Convert the extracted text of all the records below into a Markdown table with the columns Row and Line, numbering each line and leaving out blank lines. Leave the pictures out of the answer.

Page images with their extracted text
════

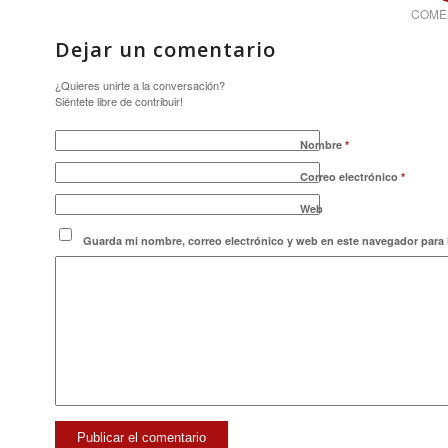
COME
Dejar un comentario
¿Quieres unirte a la conversación?
Siéntete libre de contribuir!
Nombre
*
Correo electrónico
*
Web
Guarda mi nombre, correo electrónico y web en este navegador para 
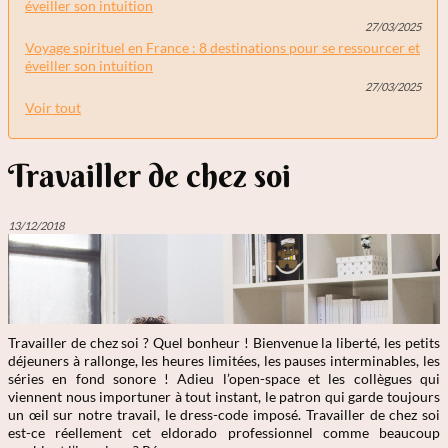
éveiller son intuition
27/03/2025
Voyage spirituel en France : 8 destinations pour se ressourcer et
éveiller son intuition
27/03/2025
Voir tout
Travailler de chez soi
13/12/2018
Travailler de chez soi ? Quel bonheur ! Bienvenue la liberté, les petits
déjeuners à rallonge, les heures limitées, les pauses interminables, les
séries en fond sonore ! Adieu l’open-space et les collègues qui
viennent nous importuner à tout instant, le patron qui garde toujours
un œil sur notre travail, le dress-code imposé. Travailler de chez soi
est-ce réellement cet eldorado professionnel comme beaucoup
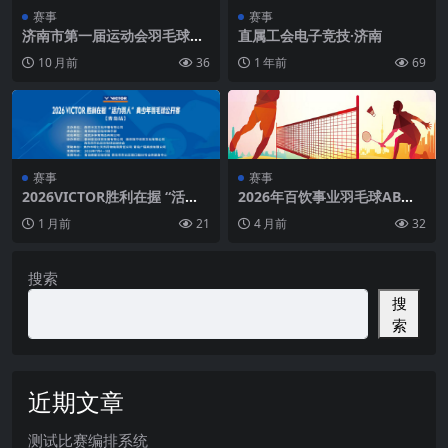
赛事
赛事
济南市第一届运动会羽毛球比
直属工会电子竞技·济南
赛 （驻济高校大学生组）
10 月前
36
1 年前
69
赛事
赛事
2026VICTOR胜利在握 “活力
2026年百饮事业羽毛球AB区
羽人”杯青少年羽毛球公开赛
决赛&冠军友谊赛（重庆站）
1 月前
21
4 月前
32
（青岛站）
搜索
搜
索
近期文章
测试比赛编排系统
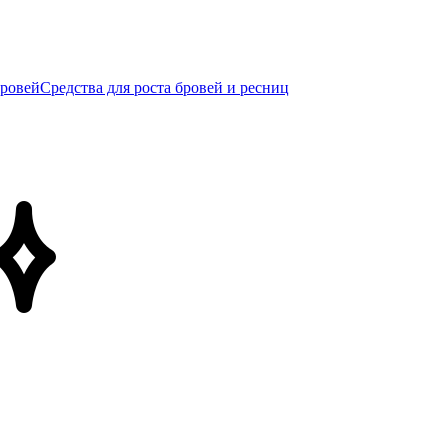
бровей
Средства для роста бровей и ресниц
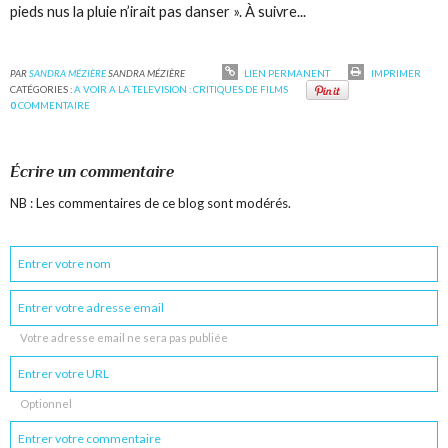
pieds nus la pluie n’irait pas danser ». À suivre...
PAR
SANDRA MÉZIÈRE
SANDRA MÉZIÈRE
LIEN PERMANENT
IMPRIMER
CATÉGORIES :
A VOIR A LA TELEVISION : CRITIQUES DE FILMS
0
COMMENTAIRE
Écrire un commentaire
NB : Les commentaires de ce blog sont modérés.
Votre adresse email ne sera pas publiée
Optionnel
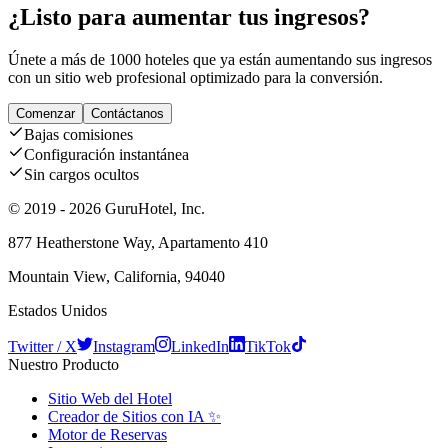
¿Listo para aumentar tus ingresos?
Únete a más de 1000 hoteles que ya están aumentando sus ingresos
con un sitio web profesional optimizado para la conversión.
Comenzar
Contáctanos
Bajas comisiones
Configuración instantánea
Sin cargos ocultos
© 2019 - 2026 GuruHotel, Inc.
877 Heatherstone Way, Apartamento 410
Mountain View, California, 94040
Estados Unidos
Twitter / X
Instagram
LinkedIn
TikTok
Nuestro Producto
Sitio Web del Hotel
Creador de Sitios con IA ✨
Motor de Reservas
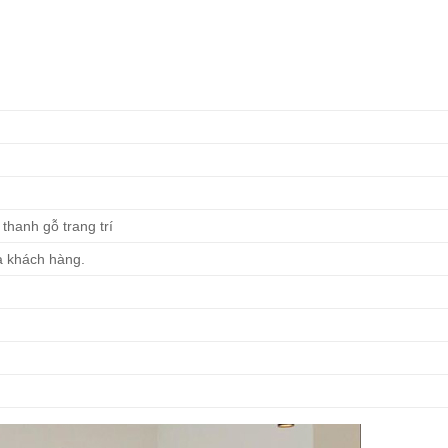
thanh gỗ trang trí
a khách hàng.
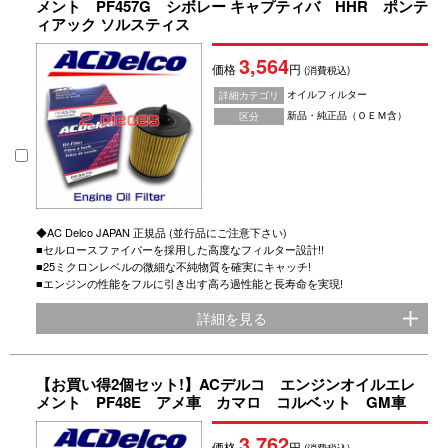
メント PF457G シボレー キャプティバ HHR ポンテ
ィアック ソルスティス
3,564
価格
円
(消費税込)
オイルフィルター
詳細カテゴリ
新品・純正品（ＯＥＭ含）
区分
◆AC Delco JAPAN 正規品 (並行品にご注意下さい)
■セルロースファイバーを採用した高度なフィルター設計!!
■25ミクロンレベルの微細な不純物質を確実にキャッチ!
■エンジンの性能をフルに引き出す高ろ過性能と長寿命を実現!
詳細を見る
【お買い得2個セット!】ACデルコ エンジンオイルエレ
メント PF48E アメ車 カマロ コルベット GM車
3,762
価格
円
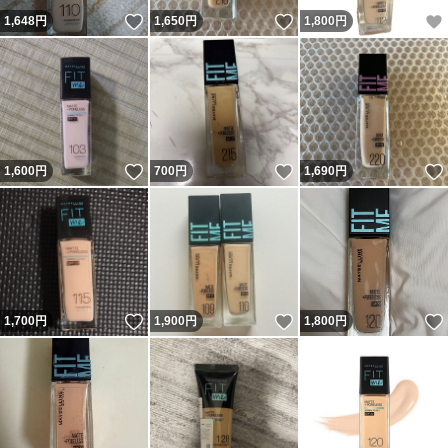
いいね！
いいね！
1,648
円
1,650
円
1,800
円
いいね！
いいね！
1,600
円
700
円
1,690
円
いいね！
いいね！
1,700
円
1,900
円
1,800
円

════

**Solved exercise:**
| Row | Line |
|---|---|
| 1 | COME |
| 2 | Dejar un comentario |
| 3 | ¿Quieres unirte a la conversación? |
| 4 | Siéntete libre de contribuir! |
| 5 | Nombre |
| 6 | * |
| 7 | Correo electrónico |
| 8 | * |
| 9 | Web |
| 10 | Guarda mi nombre, correo electrónico y web en este navegador para  |
| 11 | éveiller son intuition |
| 12 | 27/03/2025 |
| 13 | Voyage spirituel en France : 8 destinations pour se ressourcer et |
| 14 | éveiller son intuition |
| 15 | 27/03/2025 |
| 16 | Voir tout |
| 17 | Travailler de chez soi |
| 18 | 13/12/2018 |
| 19 | Travailler de chez soi ? Quel bonheur ! Bienvenue la liberté, les petits |
| 20 | déjeuners à rallonge, les heures limitées, les pauses interminables, les |
| 21 | séries en fond sonore ! Adieu l’open-space et les collègues qui |
| 22 | viennent nous importuner à tout instant, le patron qui garde toujours |
| 23 | un œil sur notre travail, le dress-code imposé. Travailler de chez soi |
| 24 | est-ce réellement cet eldorado professionnel comme beaucoup |
| 25 | 赛事 |
| 26 | 赛事 |
| 27 | 济南市第一届运动会羽毛球比 |
| 28 | 直属工会电子竞技·济南 |
| 29 | 赛 （驻济高校大学生组） |
| 30 | 10 月前 |
| 31 | 36 |
| 32 | 1 年前 |
| 33 | 69 |
| 34 | 赛事 |
| 35 | 赛事 |
| 36 | 2026VICTOR胜利在握 “活力 |
| 37 | 2026年百饮事业羽毛球AB区 |
| 38 | 羽人”杯青少年羽毛球公开赛 |
| 39 | 决赛&冠军友谊赛（重庆站） |
| 40 | 1 月前 |
| 41 | 21 |
| 42 | 4 月前 |
| 43 | 32 |
| 44 | （青岛站） |
| 45 | 搜索 |
| 46 | 搜 |
| 47 | 索 |
| 48 | 近期文章 |
| 49 | 测试比赛编排系统 |
| 50 | бровей |
| 51 | Средства для роста бровей и ресниц |
| 52 | pieds nus la pluie n’irait pas danser ». À suivre... |
| 53 | PAR |
| 54 | SANDRA MÉZIÈRE |
| 55 | SANDRA MÉZIÈRE |
| 56 | LIEN PERMANENT |
| 57 | IMPRIMER |
| 58 | CATÉGORIES : |
| 59 | A VOIR A LA TELEVISION : CRITIQUES DE FILMS |
| 60 | 0 |
| 61 | COMMENTAIRE |
| 62 | Écrire un commentaire |
| 63 | NB : Les commentaires de ce blog sont modérés. |
| 64 | Votre adresse email ne sera pas publiée |
| 65 | Optionnel |
| 66 | ¿Listo para aumentar tus ingresos? |
| 67 | Únete a más de 1000 hoteles que ya están aumentando sus ingresos |
| 68 | con un sitio web profesional optimizado para la conversión. |
| 69 | Comenzar |
| 70 | Contáctanos |
| 71 | Bajas comisiones |
| 72 | Configuración instantánea |
| 73 | Sin cargos ocultos |
| 74 | © 2019 - 2026 GuruHotel, Inc. |
| 75 | 877 Heatherstone Way, Apartamento 410 |
| 76 | Mountain View, California, 94040 |
| 77 | Estados Unidos |
| 78 | Twitter / X |
| 79 | Instagram |
| 80 | LinkedIn |
| 81 | TikTok |
| 82 | Nuestro Producto |
| 83 | Sitio Web del Hotel |
| 84 | Creador de Sitios con IA ✨ |
| 85 | Motor de Reservas |
| 86 | thanh gỗ trang trí |
| 87 | a khách hàng. |
| 88 | メント PF457G シボレー キャプティバ HHR ポンテ |
| 89 | ィアック ソルスティス |
| 90 | 3,564 |
| 91 | 価格 |
| 92 | 円 |
| 93 | (消費税込) |
| 94 | オイルフィルター |
| 95 | 詳細カテゴリ |
| 96 | 新品・純正品（ＯＥＭ含） |
| 97 | 区分 |
| 98 | ◆AC Delco JAPAN 正規品 (並行品にご注意下さい) |
| 99 | ■セルロースファイバーを採用した高度なフィルター設計!! |
| 100 | ■25ミクロンレベルの微細な不純物質を確実にキャッチ! |
| 101 | ■エンジンの性能をフルに引き出す高ろ過性能と長寿命を実現! |
| 102 | 詳細を見る |
| 103 | 【お買い得2個セット!】ACデルコ エンジンオイルエレ |
| 104 | メント PF48E アメ車 カマロ コルベット GM車 |
| 105 | 3,762 |
| 106 | 価格 |
| 107 | 円 |
| 108 | いいね！ |
| 109 | いいね！ |
| 110 | 1,648 |
| 111 | 円 |
| 112 | 1,650 |
| 113 | 円 |
| 114 | 1,800 |
| 115 | 円 |
| 116 | いいね！ |
| 117 | いいね！ |
| 118 | 1,600 |
| 119 | 円 |
| 120 | 700 |
| 121 | 円 |
| 122 | 1,690 |
| 123 | 円 |
| 124 | いいね！ |
| 125 | いいね！ |
| 126 | 1,700 |
| 127 | 円 |
| 128 | 1,900 |
| 129 | 円 |
| 130 | 1,800 |
| 131 | 円 |